Im Sommer 2023 besuchte Robert Habeck (M, Bündnis 90/Die Grünen), Bundesminister für Wirtschaft und Klimaschutz, die Wasserstoff-Firma Sunfire und übergab Vorstandschef Nils Aldag (r) einen Förderbescheid über 162 Millionen Euro für IPCEI-Investitionsproj
Im Sommer 2023 besuchte Robert Habeck (M, Bündnis 90/Die Grünen), Bundesminister für Wirtschaft und Klimaschutz, die Wasserstoff-Firma Sunfire und übergab Vorstandschef Nils Aldag (r) einen Förderbescheid über 162 Millionen Euro für IPCEI-Investitionsproj © dpa

„Wenn wir nicht in die Anwendung kommen, dann wird es auch nicht mehr Produktion von Wasserstoff geben“, sagte Unwerth in einem Pressegespräch im Vorfeld des Kongresses und forderte mehr Initialprojekte, um Nachfrage nach Wasserstoff zu schaffen. Nils Aldag, Vorstandschef des Elektrolyse-Spezialisten Sunfire, sieht das ähnlich. „Wir müssen Nachfrage-Impulse schaffen, in dem in Förderprogrammen für Raffinerien, Stahlwerke und anderen Industrieunternehmen eine bestimmte Menge an grünem Wasserstoff vorgeschrieben werden“, so Aldag.

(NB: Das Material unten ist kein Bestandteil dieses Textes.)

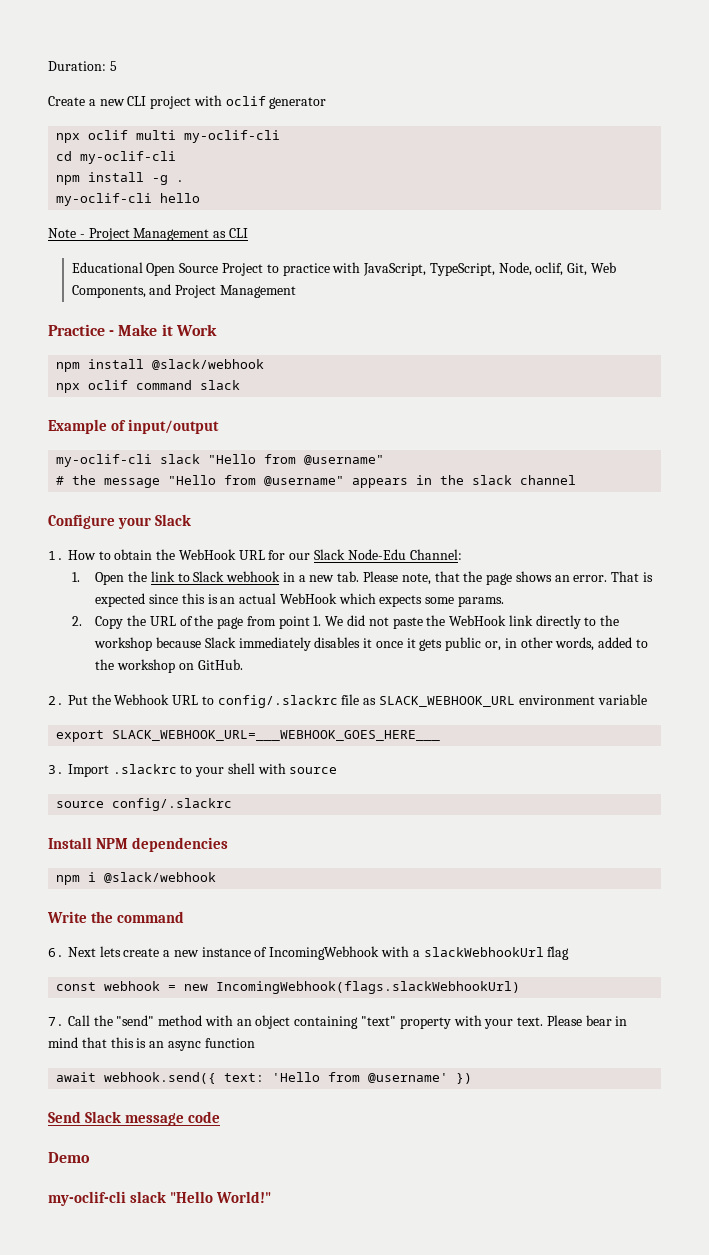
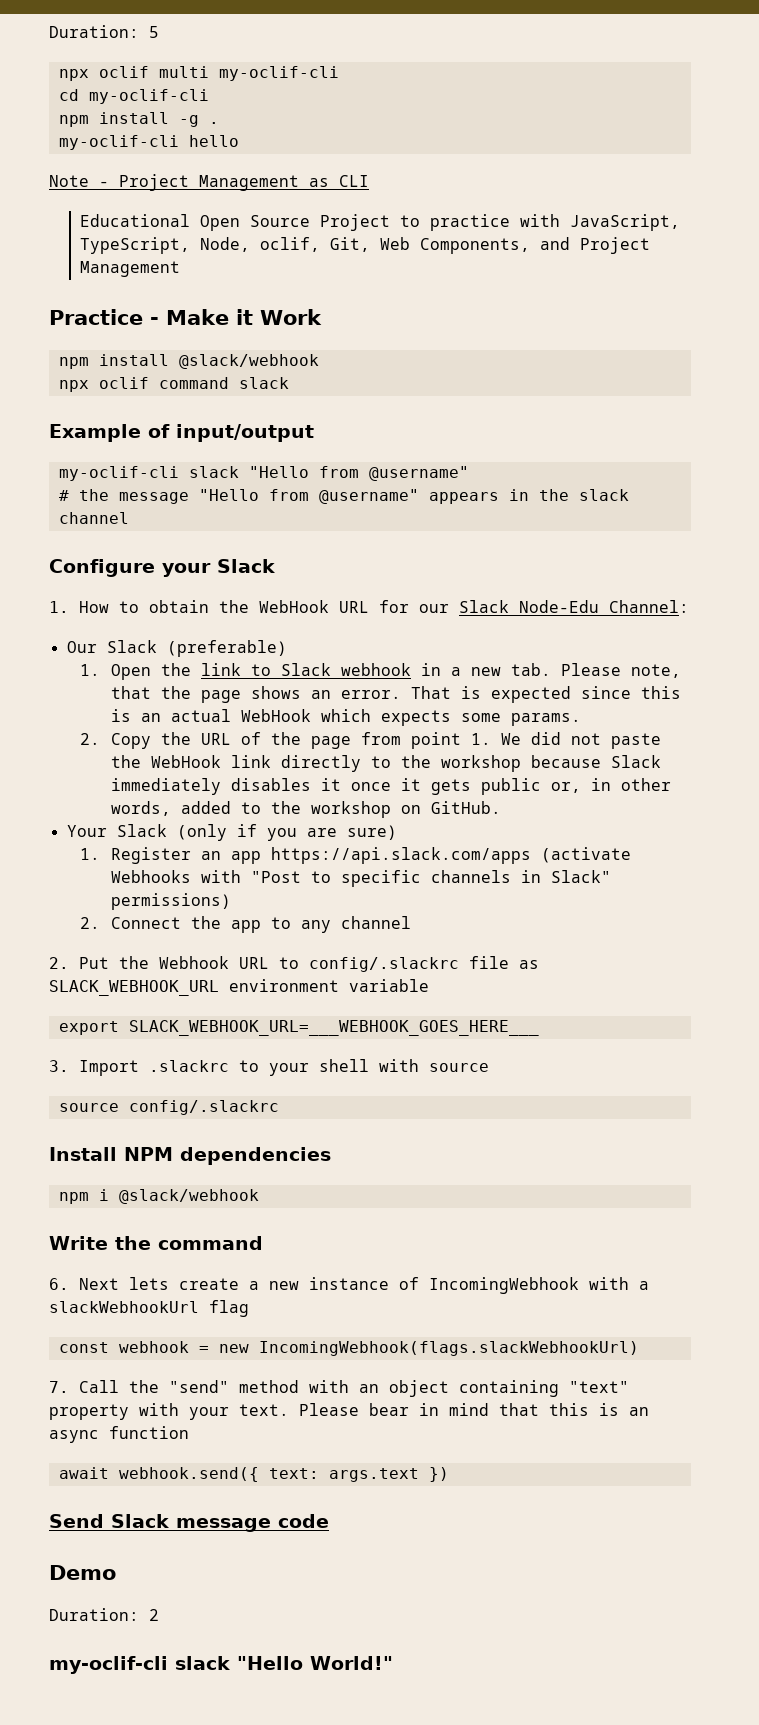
[48,95,327,109] // Create a new CLI project with oclif generator -> (159, 32) none
(462, 554) none -> [66,640,287,657] // Our Slack (preferable)
(243, 664) none -> [66,824,397,841] [80,847,632,864] [111,870,612,887] [111,893,232,910] [80,916,412,933] // Your Slack (only if you are sure) // 1. Register an app https://api.slack.com/apps (activate Webhooks with "Post to specific channels in Slack" permissions) // 2. Connect the app to any channel
[272,1072,449,1083] 'Hello from @username' -> [328,1468,419,1482] args.text
(90, 1157) none -> [49,1608,159,1621] // Duration: 2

Jörg Lässig, Geschäftsführer der Sitec Industrietechnologie GmbH in Chemnitz, sieht da auch die sächsische Landesregierung in der Verantwortung, stärker die Anschaffung und Einsatz von Wasserstoffbussen oder –Bahnen unterstützen. Land und Kommunen in Sachsen sollten ähnlich wie in China Mindestquoten für brennstoffzellengetriebene Busse, Taxen und Bahnen festlegen, damit die Wasserstoff-Branche im Freistaat endlich in die breite kommerzielle Nutzung starten könnte, so Lässig. Sein Unternehmen stellt unter anderem Bipolarplatten für Brennstoffzellen und Elektrolyseure her. In Sachsen passiere zwar viel, "aber das ist alles sehr forschungs- und Entwicklungslastig. Wir brauchen einen stärkeren Fokus auf die kommerzielle Nutzung", fordert der Unternehmer und warnt: „Wenn Sachsen da nicht bald ein paar Weichen stellt, besteht die Gefahr, dass das Thema Wasserstoff an uns vorbeizieht.“

Der weltweit erste Wasserstoffzug von Alstom absolvierte 2019 seine Premierenfahrt von Leipzig nach Grimma. „Warum ihn nicht im Kulturhauptstadtjahr von Leipzig nach Chemnitz fahren lassen. Das würde zeigen, wie technologieaffin Sachsen ist“, so Unwerth, der sich der Forderung von Lässig anschloss. Chemnitz ist 2025 Kulturhauptstadt Europas.